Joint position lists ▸
###

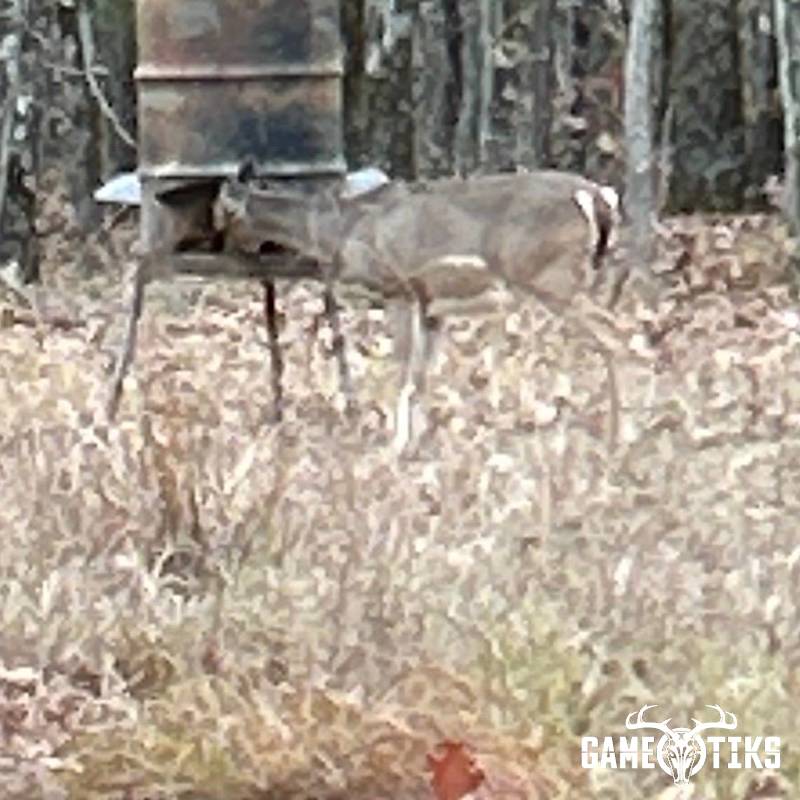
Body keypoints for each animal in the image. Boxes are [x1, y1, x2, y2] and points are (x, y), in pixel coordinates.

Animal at [216, 168, 622, 451]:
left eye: (219, 214)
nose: (225, 252)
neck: (339, 228)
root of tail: (596, 195)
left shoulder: (399, 289)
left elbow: (402, 370)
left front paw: (395, 445)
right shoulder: (432, 305)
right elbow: (423, 376)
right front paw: (420, 442)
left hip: (551, 277)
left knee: (612, 334)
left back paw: (617, 434)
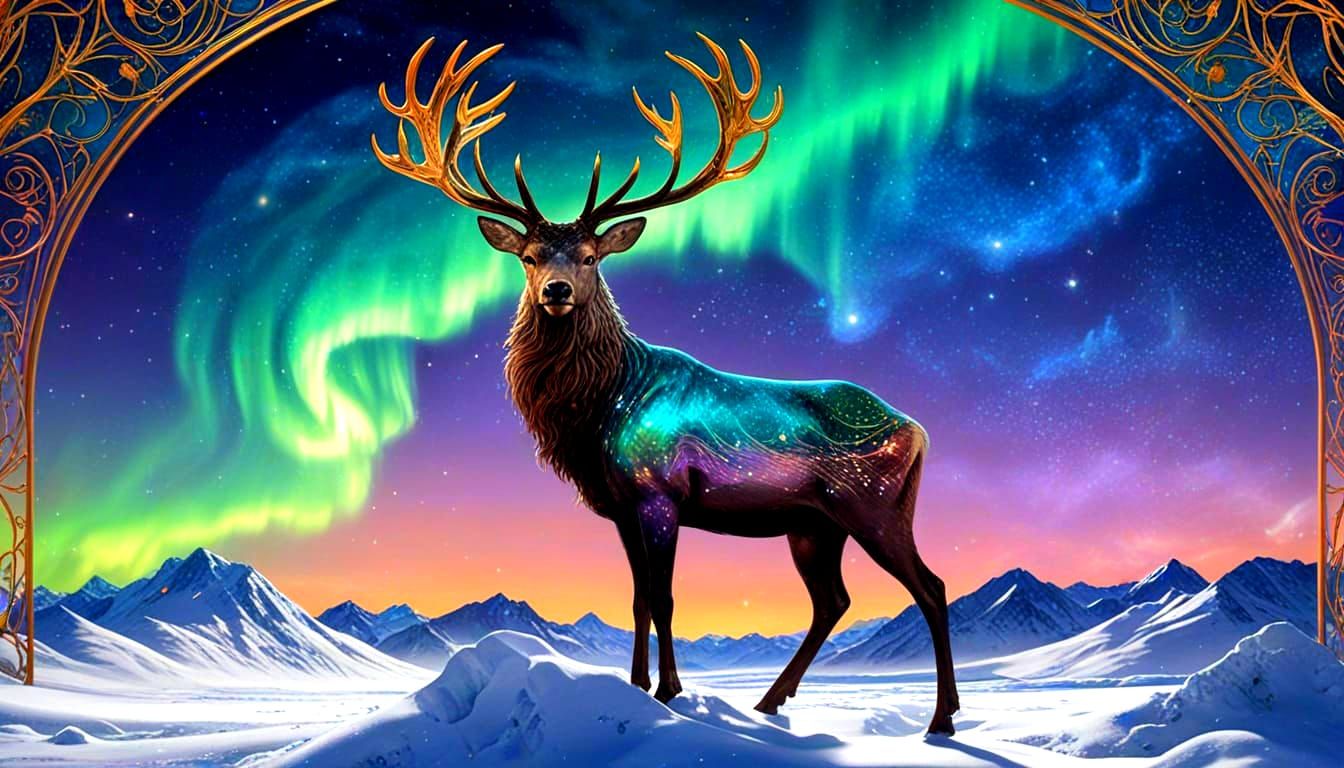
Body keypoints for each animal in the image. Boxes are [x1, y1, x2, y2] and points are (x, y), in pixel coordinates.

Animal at [372, 34, 960, 734]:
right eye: (530, 257)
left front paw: (670, 691)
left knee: (931, 586)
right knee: (834, 600)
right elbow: (637, 599)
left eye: (591, 256)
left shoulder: (661, 494)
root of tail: (919, 430)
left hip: (873, 505)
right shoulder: (621, 507)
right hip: (814, 525)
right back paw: (771, 700)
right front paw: (635, 683)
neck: (595, 413)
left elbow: (666, 595)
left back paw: (941, 719)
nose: (556, 291)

###

YOUR OBJECTIVE ▸
Exact copies of the line with "left hip: (873, 505)" and of every later line in the entries make up the whole answer.

WORKED SOLUTION ▸
left hip: (873, 505)
right shoulder: (621, 507)
right hip: (814, 525)
right back paw: (771, 700)
right front paw: (635, 683)
neck: (595, 413)
left elbow: (666, 595)
left back paw: (941, 719)
nose: (556, 291)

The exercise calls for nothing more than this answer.